Lasciare New York non era nei piani di Maya Brooks. Costretta a trasferirsi nella grigia, fredda e nebbiosa cittadina di Silverlake a causa della promozione dei genitori, Maya è convinta che la sua vita sia ufficialmente finita. A diciassette anni, ricominciare da zero a metà dell'anno scolastico in una scuola dove tutti si conoscono da sempre sembra una tortura insopportabile. Tutto ciò che vuole è passare inosservata, sopravvivere fino al diploma e tornare alla sua amata Brooklyn.
Ma i suoi piani crollano il giorno stesso del suo arrivo, quando il suo sguardo incrocia quello del ragazzo della porta accanto: Asher Vance.
Asher è un "bono" allucinante, ma emana un'aria di pericolo così tangibile da mettere i brividi. Alla Oakridge High è una vera e propria leggenda vivente: i corridoi si aprono al suo passaggio, gli studenti terrorizzati evitano persino di guardarlo negli occhi e i professori preferiscono ignorarlo. Eppure, le ragazze ne sono irrimediabilmente attratte e fanno a gara per attirare la sua attenzione, ricevendo in cambio solo sguardi glaciali e taglienti rifiuti. Asher è intoccabile, distante, glaciale. E ha le nocche delle mani costantemente sbucciate e insanguinate.

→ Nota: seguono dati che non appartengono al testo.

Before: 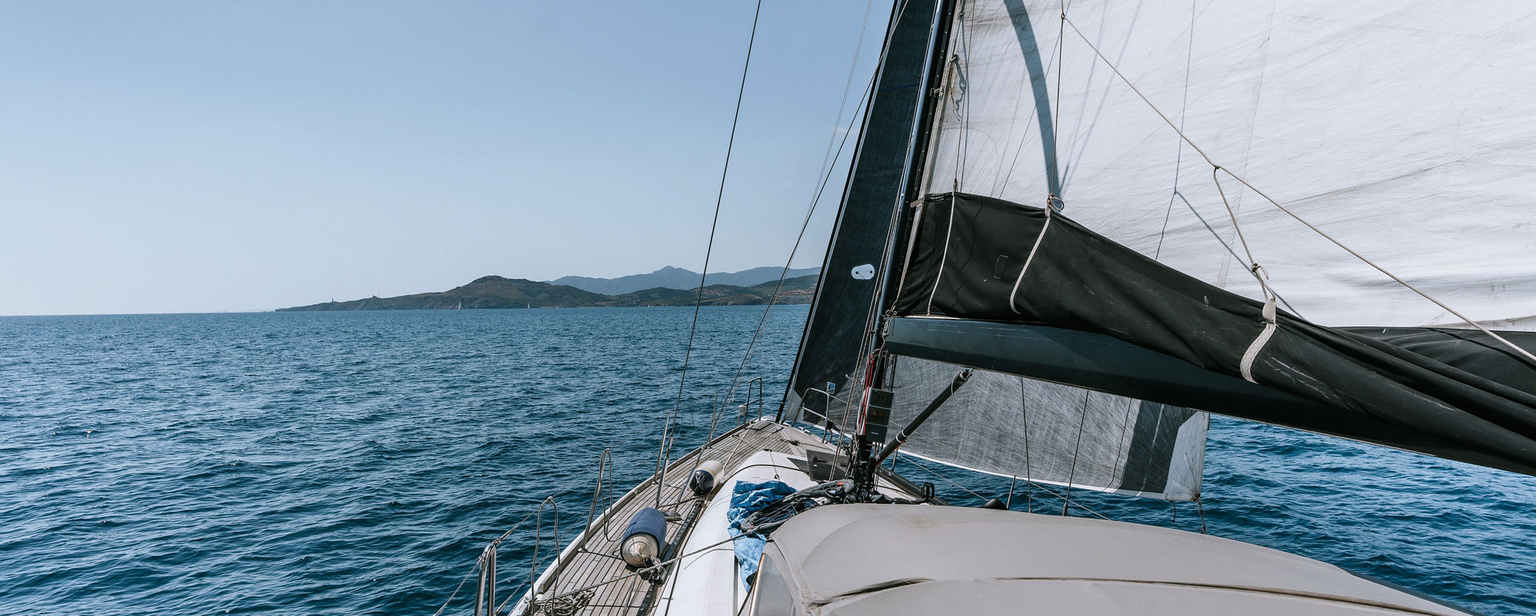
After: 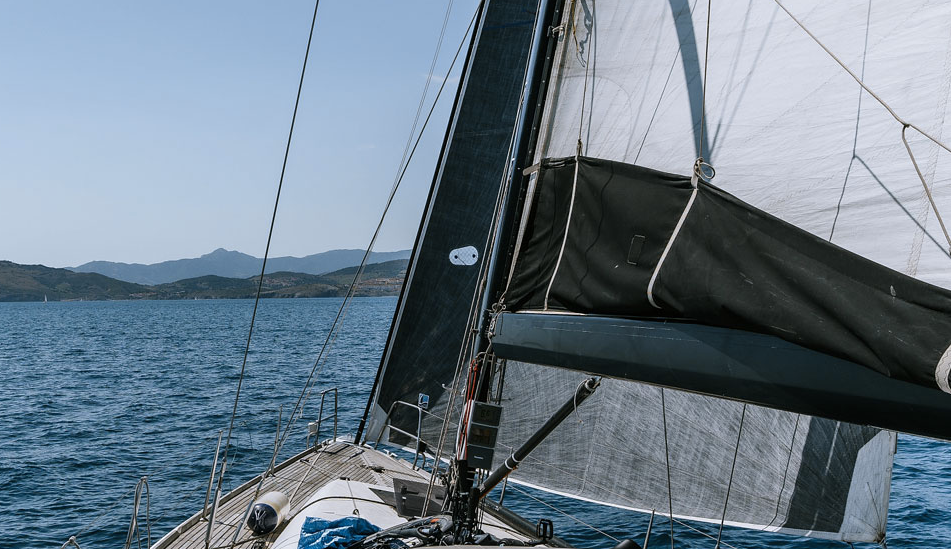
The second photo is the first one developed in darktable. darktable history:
crop: left 32.075%, top 10.976%, right 18.355%, bottom 17.596%
color contrast: green-magenta contrast 0.8, blue-yellow contrast 1.1, unbound 0
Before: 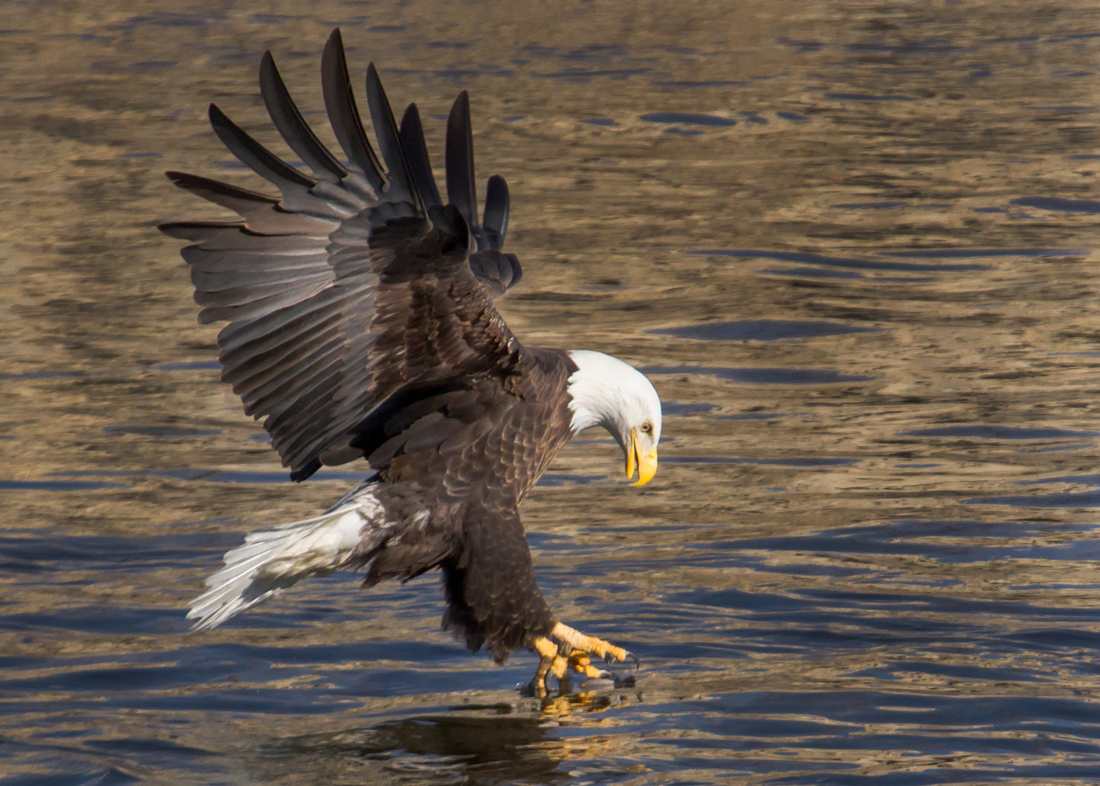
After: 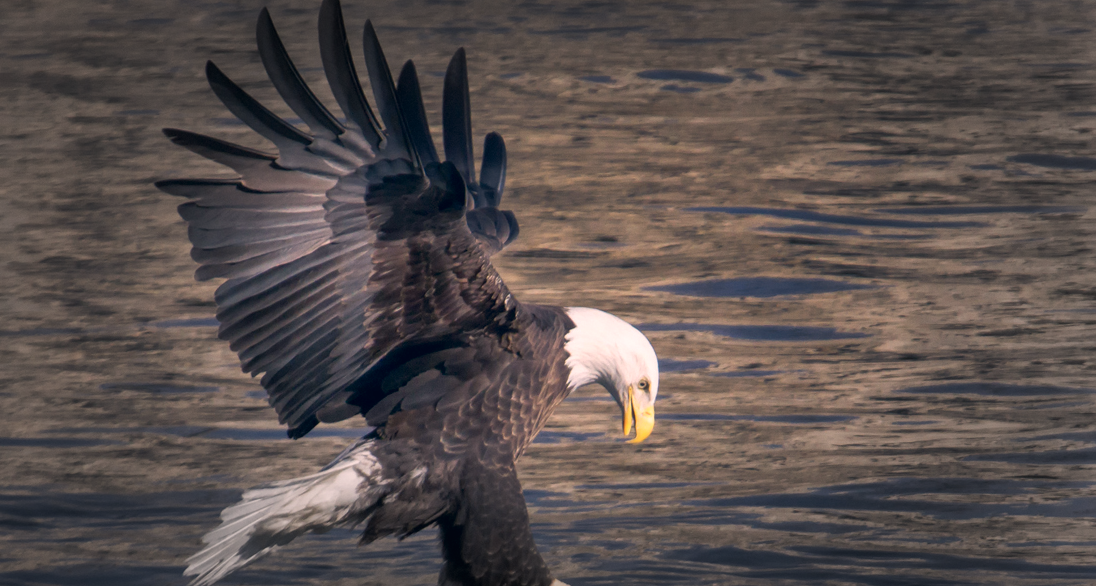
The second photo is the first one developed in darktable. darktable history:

Mentre tutti a scuola scappano da lui, Maya commette il peggiore degli errori: non si fa intimidire. Non abbassa gli occhi davanti al re della scuola. E questa sua spina dorsale d'acciaio finisce per attirare l'attenzione dell'unica persona che avrebbe dovuto evitare.
Tra sguardi di fuoco nei corridoi, provocazioni e una vicinanza forzata che fa scattare una chimica inarrestabile, Maya si ritroverà intrappolata nel mondo oscuro di Asher. Ancora non sa che quelle ferite sulle mani del ragazzo non sono il risultato di semplici risse da strada, ma il prezzo che paga ogni notte sul ring degli incontri di pugilato clandestini della città, dove Asher sfoga una rabbia cieca e i demoni di un passato che non dà tregua.